Oltre al sostegno di qualche giornale, Cristina ha avuto di nuovo anche quello di accademici e di organizzazioni sociali che da anni denunciano lo strapotere del Clarín. Invece si sono tenute a debita distanza quasi tutta l'opposizione politica, inclusa quella di centro-sinistra, e altri organismi che diffidano del monitoraggio statale fissato dalla legge. Non mancano, nelle retroguardie kirchneriste, alcuni fanatici che lanciano proclami in favore della censura, ignorati finora da Cristina.
Una delle molte distorsioni provocate dalla legge Papel Prensa dalla dittatura a oggi è stata che, mentre le si conferiva il monopolio nazionale, si fissava un alto dazio doganale sull'importazione della materia prima. Negli ultimi anni il suo acquisto all'estero si è praticamente ridotto a zero per cui i costi addizionali per la carta si sono potuti diluire solo per i media più grandi capaci di evitare gli intermediari e accumulare stock. Le cifre attuali dicono che Papel Prensa risponde a circa il 60% delle necessità della carta dei giornali (il resto per forza di cose si deve importare) e di quella porzione Clarín e Nación si prendono il 71%.
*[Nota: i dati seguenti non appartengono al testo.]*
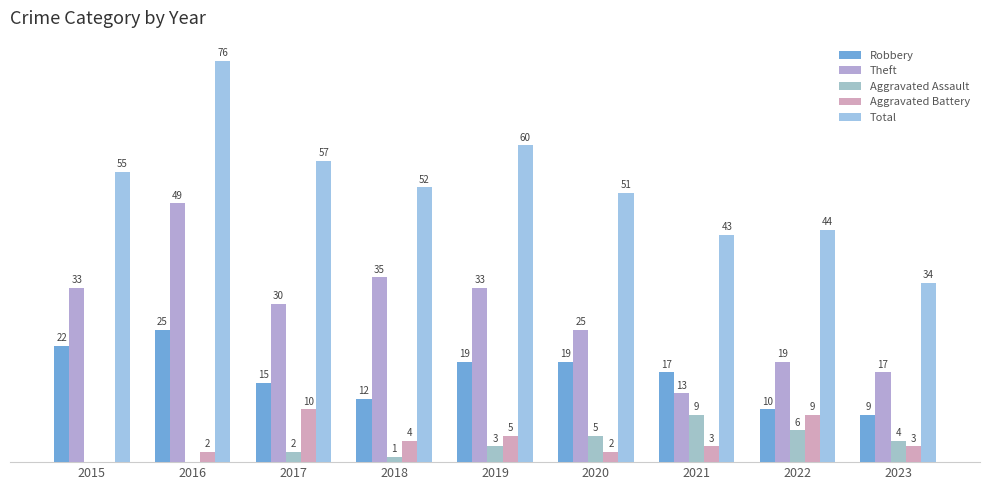

What is the difference between the maximum and minimum values in the Theft series?

36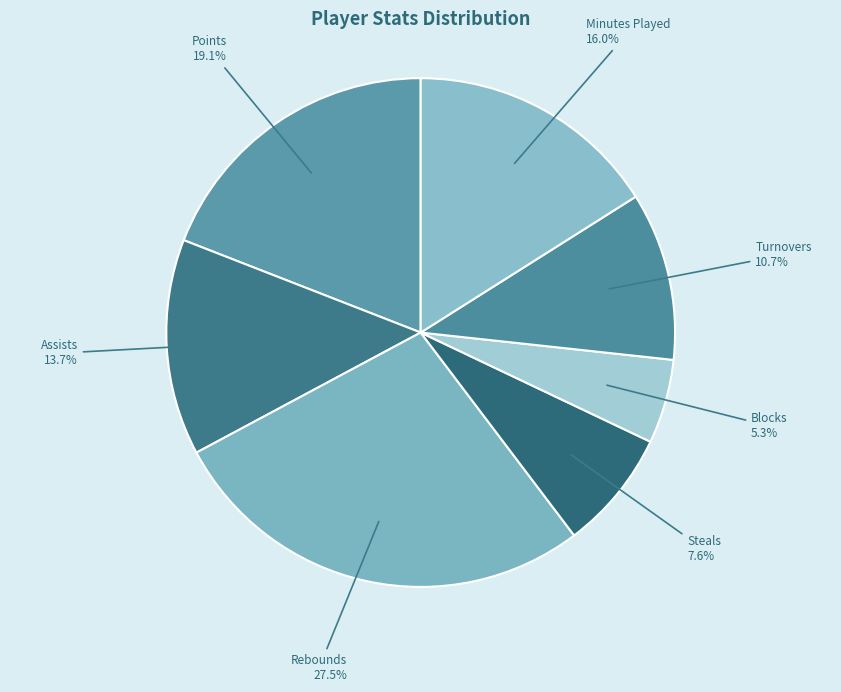

To the nearest percent, what is the average slice percentage?

14%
Un altro capitolo, che fa parte di una infognata indagine della giustizia federale, è il modo in cui i proprietari di Clarín e La Nación riuscirono a prendere il controllo della società ai tempi della dittatura. Papel Prensa apparteneva all'imprenditore David Gravier, che morì in un presunto incidente aereo nell'agosto '76 e che, secondo i militari, era legato alla guerriglia dei Montoneros, il gruppo armato della sinistra peronista. Cominciò allora una pressione sfacciata sui suoi eredi perché vendessero l'impresa. L'operazione di vendita a Clarín, La Nación e La Razòn (un giornale poi assorbito da Clarìn) si concluse nel marzo '77. Una settimana più tardi Lidia Papaleo, vedova di Gravier, fu sequestrata e sottoposta a sevizie atroci.
Anche altri famigliari e manager di Papel Prensa furono sequestrati dalla dittatura. Lidia sopravvisse e nel 2010 rivelò che aveva dovuto vendere l'impresa del marito in quanto minacciata. Numerosi testimonianze, fra cui quella di un alto gerarca del regime militare, hanno confermato che fu proprio il regime militare a forzare la farsa della vendita dell'impresa a Clarín, La Nación e La Razón.